Batch farrowing made sense for Nate and Doug Hoeing’s sow operation. The brothers run a 1,200-sow operation on a family farm in Rush County, Indiana. Farrowing sows once a month instead of weekly offers a couple of major benefits.
“The batch system is labor saving,” Nate said. “We can do the work ourselves and only need hired help at weaning to move sows and load pigs. The rest of it we can handle.”
“Plus, now we have a larger group of pigs at weaning and they are easier to sell,” he added. The Hoeings wean about 2,000 pigs at a time, which are more easily placed in large finishing barns.
Growing in use
Batch-farrowing systems are on the increase, according to Doug Powers, DVM, Four Star Veterinary Service. He works with the Hoeings and other clients who are using the system.
“About a third to half of our clients are going to a batch system,” he explained. “They get a bigger group of pigs to fill a 2,500-head wean-to-finish barn as quickly as possible. At the same time, they don’t leave any small pigs behind to transfer disease to the next group.”
Batch farrowing isn’t for all operations, though. The size limit for the system is about 2,500 sows, Powers said. After that, it’s difficult to make it work.
How it works
On the Hoeing farm, the brothers are busy 2 weeks of the month when they begin weaning. Starting on a Monday, they move sows and weaned pigs out of the farrowing crates and completely wash the barn. By Thursday, sows ready to farrow are moved into the clean facility. Usually 190 to 200 sows farrow in each batch.

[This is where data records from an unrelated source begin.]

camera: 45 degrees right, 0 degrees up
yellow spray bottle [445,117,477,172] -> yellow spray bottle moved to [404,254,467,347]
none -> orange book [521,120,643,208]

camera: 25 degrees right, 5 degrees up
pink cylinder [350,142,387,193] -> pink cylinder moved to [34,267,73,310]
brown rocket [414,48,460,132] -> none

On the weekend, breeding starts for sows moved out of the farrowing barn. A typical breeding group is 210 to 220 sows. The brothers also get ready to start processing litters, which takes place that next week. Any sows not farrowing by Thursday of this week are induced.

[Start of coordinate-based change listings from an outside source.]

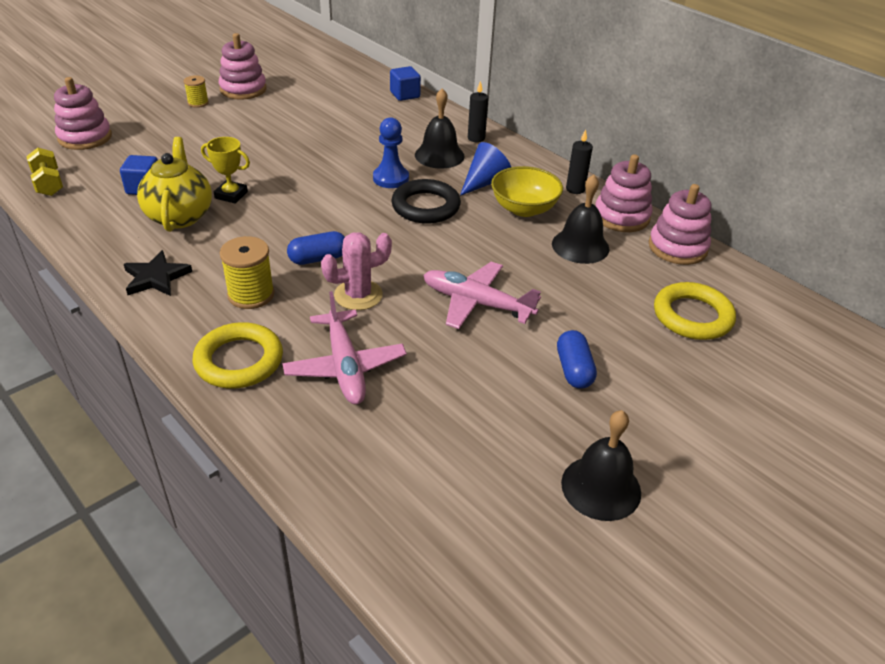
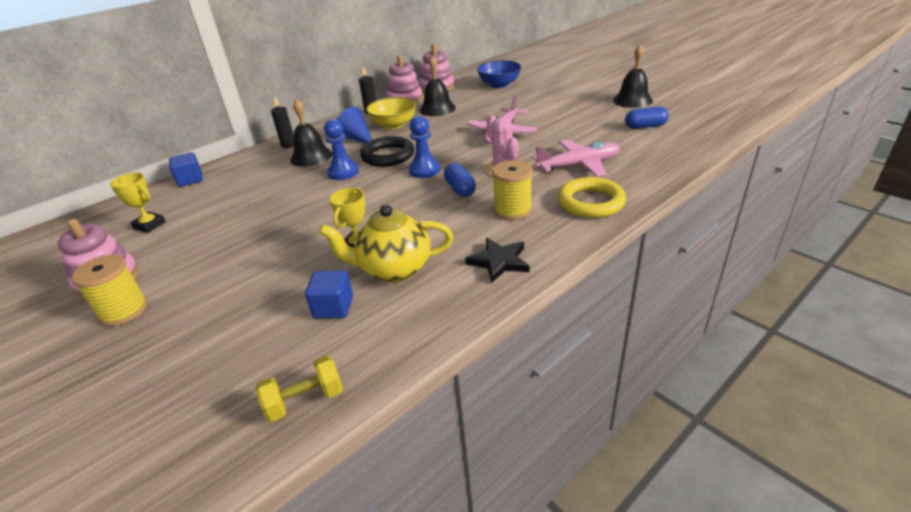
camera: 85 degrees left, 5 degrees down
pink stacking toy [54,77,112,150] -> none
yellow spool [184,75,209,108] -> yellow spool [72,255,148,326], size x1.64
blue capsule [557,330,597,389] -> blue capsule moved to [625,107,669,129]
yellow ring [654,282,736,340] -> blue bowl [477,60,521,88]
none -> yellow trophy [110,173,166,233]
none -> blue pawn [409,116,440,178]

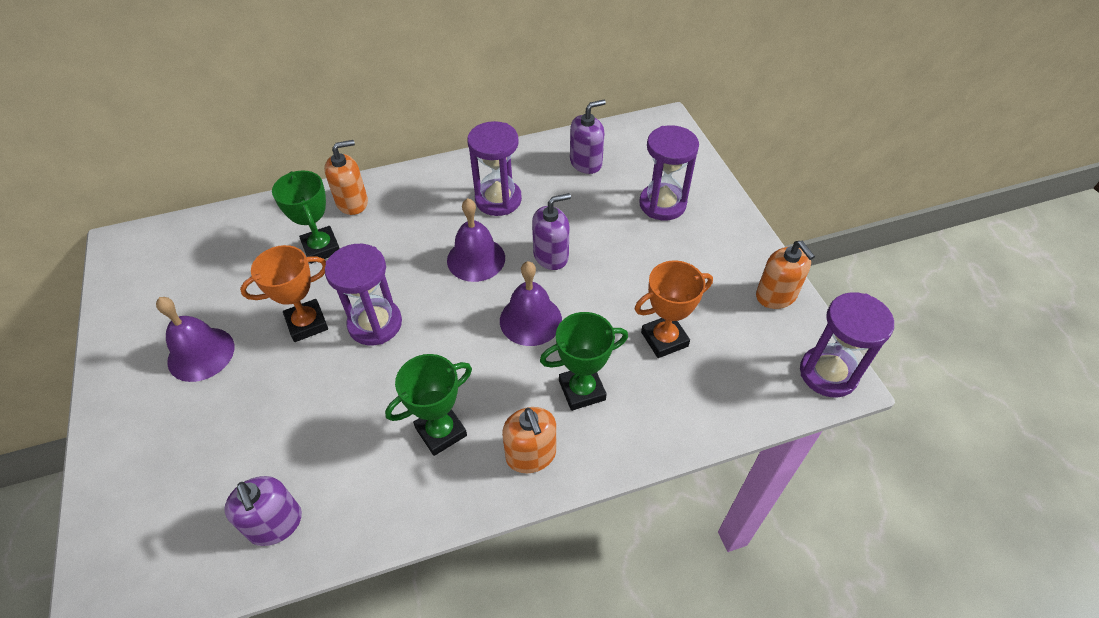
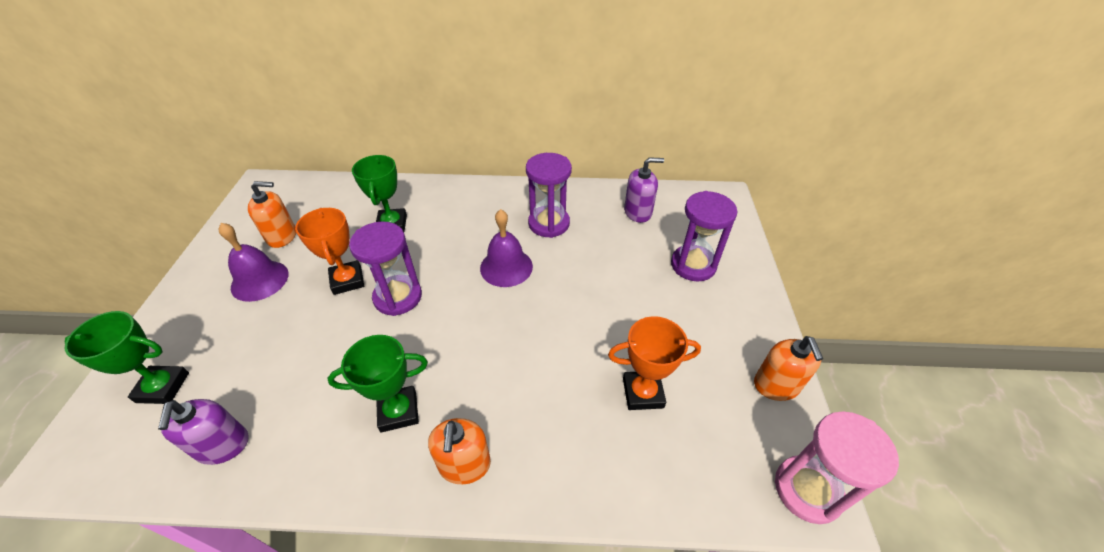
camera: 20 degrees right, 5 degrees down
orange trophy [240,245,328,342] -> orange trophy turned 75 degrees clockwise [295,208,364,295]
orange soap dispenser [324,140,368,215] -> orange soap dispenser moved to [248,181,296,248]
purple bell [500,261,562,346] -> none
purple soap dispenser [532,193,571,270] -> none
green trophy [540,312,628,411] -> green trophy moved to [64,311,189,404]
purple hourglass [800,292,894,398] -> pink hourglass [775,411,899,524]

“Then things slow down for a couple of weeks so we can get other things done,” Nate said. The pigs are weaned at 17 to 24 days of age.
Strong litters, sows
The Hoeings use three farrowing barns and fill all of them up at the same time. Their gestation facilities include rooms with 600 individual crates and an updated pen-gestation system that holds 400 sows.
They moved to self feeders in farrowing to help sows improve their condition and to increase weaning weights.
“On the day the sows farrow, we feed them very little,” Nate explained. “On day 2, we give them 5 pounds and then they go on a full feed (ad libitum).”
This feeding regimen improved the herd’s overall sow condition. The last group of sows averaged 14.5 pounds per weaned pig weight and weaned between 11 to 11.25 pigs per litter.
One disadvantage to a batch system is if a sow doesn’t breed, it won’t necessarily cycle back in a regular breeding week. To help them cycle within a group, an altrenogest supplement is fed to the sows. Unbred sows are culled.
The farm has a high-health status. It was depopulated in 2018 and repopulated with high-health gilts. Today, it is negative for porcine reproductive and respiratory syndrome and mycoplasma. The herd has very few scours or respiratory issues.
The Hoeings powerwash and disinfect the facilities between batches and have extra time to allow the rooms to dry. And because all pigs are moved out of the facilities, none remain to transfer disease. All of this adds up to good herd health.
For the brothers, good herd health and the batch system frees up time for them to do their other chores, like manage a herd of 100 brood cows, and help their father with his crops.